Cinq personnes qui ont perdu la vue mais qui ont eu des hallucinations visuelles claires de temps en temps ont participé à la recherche.
L’activité cérébrale de ces participants a été mesurée à l’aide d’un scanner d’imagerie par résonance magnétique fonctionnelle (IRMf) pendant qu’ils décrivaient leurs hallucinations au fur et à mesure qu’elles se produisaient. Les scientifiques ont ensuite créé des films basés sur les descriptions verbales des participants, et ils ont montré ces films à un groupe témoin voyant, également à l’intérieur du scanner IRMf.
Un deuxième groupe témoin était composé de personnes aveugles qui avaient perdu la vue mais qui n’avaient pas eu d’hallucinations visuelles. Ceux-ci ont demandé d’imaginer des images visuelles similaires dans le scanner.

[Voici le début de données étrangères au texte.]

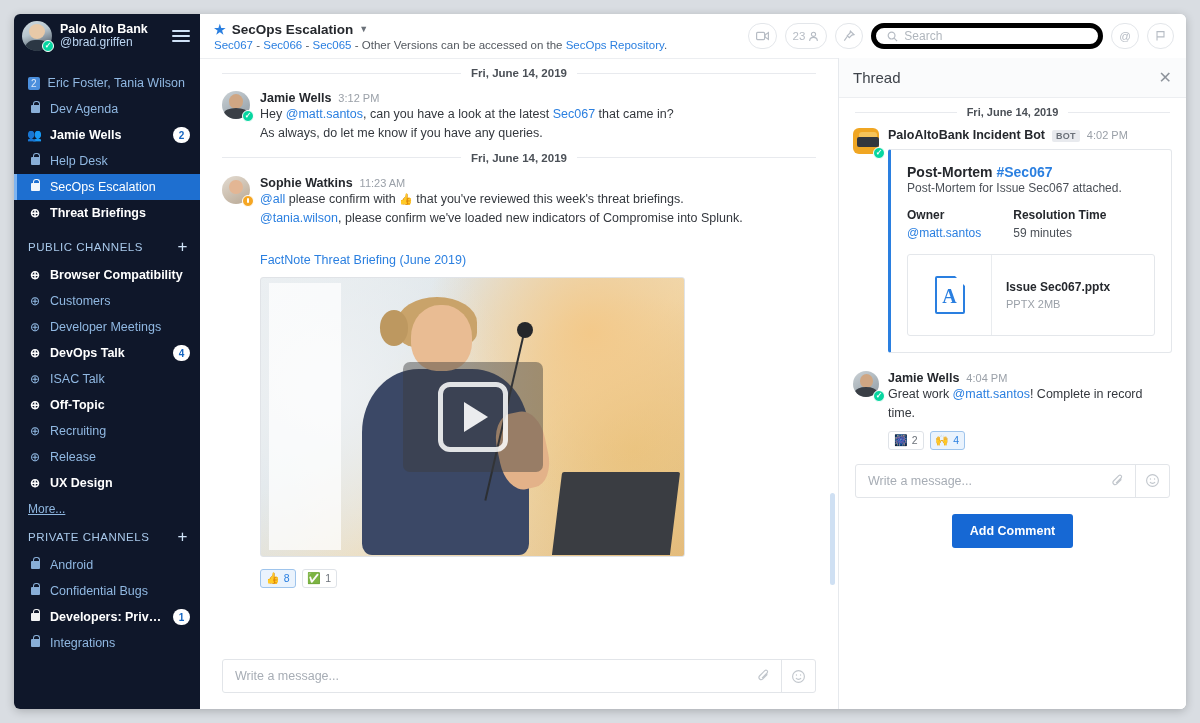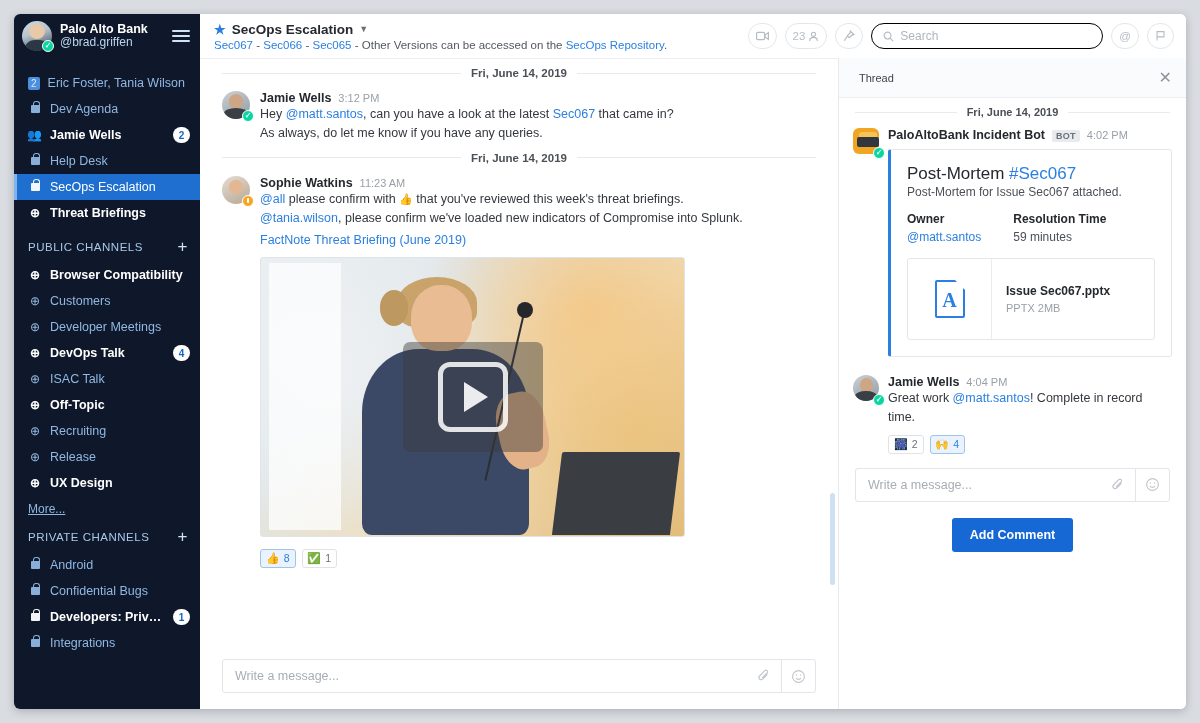"Search" .search-box { border: 1px solid #000000 -> 5px solid #000000 }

Les zones visuelles du cerveau activées dans les trois groupes – les hallucinés, ceux qui ont regardé les films et ceux qui créent des images dans l’œil de leur esprit.
Mais les chercheurs ont noté une différence dans le moment de l’activité neuronale entre ces groupes. Comme prévu, chez les aveugles voyants et imaginatifs, l’activité neuronale dans les zones visuelles s’est produite en réponse à la vision ou à la tâche de l’imagination.
Chez les personnes atteintes du syndrome de Charles Bonnet, autre chose s’est produit: l’activité neuronale est apparue juste avant le début des hallucinations.
Les chercheurs ont vu comment une lente vague d’activité – probablement des «vagues de repos spontanées» – a progressivement augmenté, et ce n’est qu’alors qu’elle a blessé l’esprit des visionnaires de Charles le Bricoleur.
«Nos recherches montrent clairement que le même système visuel fonctionne à la fois lorsque nous voyons le monde extérieur et aussi lorsque nous imaginons, hallucinons – et probablement aussi rêvons», explique le professeur Malach. «L’étude illustre le pouvoir créatif de la vision et l’importance des ondes de repos spontanées dans la capacité du cerveau à adopter un comportement spontané et créatif», a-t-il déclaré.
Outre l’importance des découvertes scientifiques, le Dr Hakami cherche également à sensibiliser à l’existence de ce syndrome, qui est une grande anxiété chez ceux qui y sont confrontés.
«Souvent, les personnes atteintes du syndrome de Charles Bonnet n’en parlent pas à leur médecin ni même à leur famille. Il est important que ces personnes comprennent qu’il s’agit d’un phénomène tout à fait normal – bien que leurs yeux ne transmettent plus d’informations au cerveau, le système visuel de leur cerveau est typique et continue de fonctionner. Ces hallucinations en sont la preuve.